On July 24, 2025, the California Privacy Protection Agency (CPPA) unanimously voted to adopt significant regulatory updates to the California Consumer Privacy Act (CCPA). These updates introduce strict requirements around Automated Decision-Making Technology (ADMT), cybersecurity audits, risk assessments, and clarifications for insurance companies.

Before these rules take effect, they will undergo review by the California Office of Administrative Law. However, organizations cannot afford to wait. The scope and complexity of these updates mean businesses must begin preparing immediately.

Key Regulatory Updates

1. Automated Decision-Making Technology (ADMT)

The CPPA has expanded ADMT requirements to ensure greater transparency and accountability.

• Broad Coverage: AI, machine learning, and even rule-based systems such as spreadsheets and databases fall under the new rules when used in critical areas like healthcare, employment, credit and lending, housing, education, or contracting.
  
• Consumer Rights: Businesses must provide clear, pre-use disclosures and give consumers the right to opt-out.
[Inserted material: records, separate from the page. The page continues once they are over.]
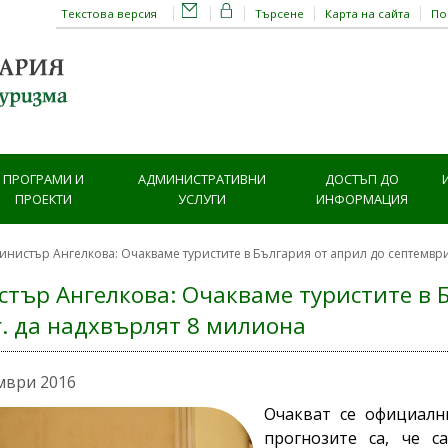
Текстова версия
Търсене
Карта на сайта
П
ПРОГРАМИ И
АДМИНИСТРАТИВНИ
ДОСТЪП ДО
ПРОЕКТИ
УСЛУГИ
ИНФОРМАЦИЯ
инистър Ангелкова: Очакваме туристите в България от април до септември
тър Ангелкова: Очакваме туристите в 
г. да надхвърлят 8 милиона
мври 2016
Очакват се официалн
прогнозите са, че с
A structured appeals mechanism with human oversight must also be established.
  
• Risk Assessments and Recordkeeping: Companies must conduct in-depth risk assessments at both training and deployment stages, maintain detailed records of disclosures and consumer requests, and update vendor agreements to align with compliance requirements.

2. Cybersecurity Audits

Cybersecurity audits are now mandatory, with timelines tied to business size:

• Annual gross revenue ≥ $100M: Effective April 1, 2028
  
• Annual gross revenue $50M–$100M: Effective April 1, 2029
  
• Annual gross revenue < $50M: Effective April 1, 2030
  

Audit reports must include detailed documentation of policies, procedures, criteria, and evidence reviewed. This ensures businesses can demonstrate proactive protection of consumer data.

3. Risk Assessments

High-risk data processing will require businesses to conduct ongoing risk assessments. Beginning April 1, 2028, organizations must submit annual attestations confirming that assessments were conducted in the prior year.

This mandate underscores the state’s shift toward continuous accountability, not just one-time compliance.

4. Clarifications for Insurance Companies

The CPPA has specifically addressed how CCPA obligations apply to insurance companies. This clarification closes gaps in interpretation and ensures consistent consumer protections across the industry.

Compliance Timeline at a Glance

• ADMT Compliance: January 1, 2027
  
• Cybersecurity Audits: April 1, 2028–2030, depending on business size
  
• Risk Assessment Attestation: Annually from April 1, 2028

What Businesses Should Do Now

With deadlines approaching, businesses should begin implementing compliance strategies right away:

1. Inventory ADMT Use Cases

Catalog all automated decision-making tools currently in use and planned, including third-party solutions. Assess where they intersect with sensitive areas like healthcare, lending, and employment.

2.Strengthen Consumer Rights Processes

Design clear, accessible opt-out options and appeal mechanisms. Ensure consumers understand how automated decisions impact them through transparent disclosures.

3. Update Vendor Agreements

Amend contracts with third-party providers to require cooperation in data sharing, audit support, and compliance reporting. Vendors must play an active role in meeting obligations.

4. Implement Risk & Audit Frameworks

Develop structured processes for evaluating risks tied to high-risk data processing. Begin preparing for cybersecurity audits by reviewing policies, procedures, and security controls.

5. Enhance Recordkeeping Practices

Keep thorough logs of consumer disclosures, opt-out requests, appeals, and compliance activities. Strong documentation will serve as proof of accountability during regulatory reviews.

Final Thoughts

The CPPA’s July 2025 updates to the CCPA mark a decisive step toward stricter consumer protection and accountability in the age of AI and high-risk data processing. With deadlines looming as early as 2027, businesses must start compliance efforts now rather than waiting for formal enactment. 

Organizations that act early with the support of compliance-focused solutions like Redacto not only reduce the risk of regulatory penalties but also build consumer trust by demonstrating a commitment to privacy, transparency, and responsible use of technology.